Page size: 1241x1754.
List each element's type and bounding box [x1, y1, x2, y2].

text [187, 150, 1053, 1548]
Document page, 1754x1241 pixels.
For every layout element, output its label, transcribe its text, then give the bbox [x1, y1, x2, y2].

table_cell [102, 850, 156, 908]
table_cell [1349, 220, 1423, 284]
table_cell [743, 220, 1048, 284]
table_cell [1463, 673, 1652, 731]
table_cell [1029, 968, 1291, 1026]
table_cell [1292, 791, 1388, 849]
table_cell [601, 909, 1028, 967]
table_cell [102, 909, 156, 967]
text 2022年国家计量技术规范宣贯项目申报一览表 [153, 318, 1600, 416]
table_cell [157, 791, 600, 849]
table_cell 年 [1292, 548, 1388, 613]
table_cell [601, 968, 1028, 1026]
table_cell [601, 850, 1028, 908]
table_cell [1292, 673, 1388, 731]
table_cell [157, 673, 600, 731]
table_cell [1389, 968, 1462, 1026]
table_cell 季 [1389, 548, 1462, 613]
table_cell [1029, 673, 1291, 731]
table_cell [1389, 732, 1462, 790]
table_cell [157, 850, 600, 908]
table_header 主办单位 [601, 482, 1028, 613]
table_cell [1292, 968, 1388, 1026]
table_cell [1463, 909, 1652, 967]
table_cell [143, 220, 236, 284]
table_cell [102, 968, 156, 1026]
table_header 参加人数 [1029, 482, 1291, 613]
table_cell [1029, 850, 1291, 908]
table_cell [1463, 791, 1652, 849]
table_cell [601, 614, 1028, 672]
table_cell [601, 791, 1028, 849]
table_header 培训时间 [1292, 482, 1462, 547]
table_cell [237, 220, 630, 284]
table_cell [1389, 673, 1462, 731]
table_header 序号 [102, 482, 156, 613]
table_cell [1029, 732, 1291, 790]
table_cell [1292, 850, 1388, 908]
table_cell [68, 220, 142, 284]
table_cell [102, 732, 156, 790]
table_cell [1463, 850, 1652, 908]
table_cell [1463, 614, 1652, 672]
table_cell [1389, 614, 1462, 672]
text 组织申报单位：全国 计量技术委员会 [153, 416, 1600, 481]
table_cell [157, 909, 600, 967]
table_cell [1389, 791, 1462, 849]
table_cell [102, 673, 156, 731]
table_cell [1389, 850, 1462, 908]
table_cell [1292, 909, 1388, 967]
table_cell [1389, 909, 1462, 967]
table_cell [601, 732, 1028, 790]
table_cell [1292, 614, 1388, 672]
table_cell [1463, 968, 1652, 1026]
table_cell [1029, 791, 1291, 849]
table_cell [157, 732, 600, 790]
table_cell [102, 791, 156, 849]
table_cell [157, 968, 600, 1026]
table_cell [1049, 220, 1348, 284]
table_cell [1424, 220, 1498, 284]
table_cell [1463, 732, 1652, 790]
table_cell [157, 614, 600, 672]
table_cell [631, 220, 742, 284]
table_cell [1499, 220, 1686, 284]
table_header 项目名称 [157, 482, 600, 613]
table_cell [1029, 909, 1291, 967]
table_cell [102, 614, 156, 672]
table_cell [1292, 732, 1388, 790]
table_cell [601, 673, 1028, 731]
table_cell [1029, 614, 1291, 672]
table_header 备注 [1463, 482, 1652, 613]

## Directions
Every line from the top of the material above through the line holding "Document page, 1754x1241 pixels." should be reproduced word for word, and nothing beyond it.

## Response to the task
Page size: 1241x1754.
List each element's type and bounding box [x1, y1, x2, y2].

text [187, 150, 1053, 1548]
Document page, 1754x1241 pixels.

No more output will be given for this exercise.